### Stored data
*-*-*

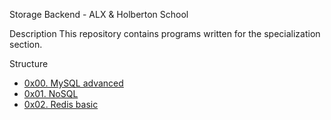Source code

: Storage Backend - ALX & Holberton School

 Description
This repository contains programs written for the specialization section.


Structure


* [0x00. MySQL advanced](./0x00-MySQL_Advanced/)
* [0x01. NoSQL](./0x01-NoSQL/)
* [0x02. Redis basic](./0x02-redis_basic/)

*-*-*

Set down every line of the records above word for word, leaving out the pictures.

### Answer to the problem
Source code

: Storage Backend - ALX & Holberton School

 Description
This repository contains programs written for the specialization section.


Structure


* [0x00. MySQL advanced](./0x00-MySQL_Advanced/)
* [0x01. NoSQL](./0x01-NoSQL/)
* [0x02. Redis basic](./0x02-redis_basic/)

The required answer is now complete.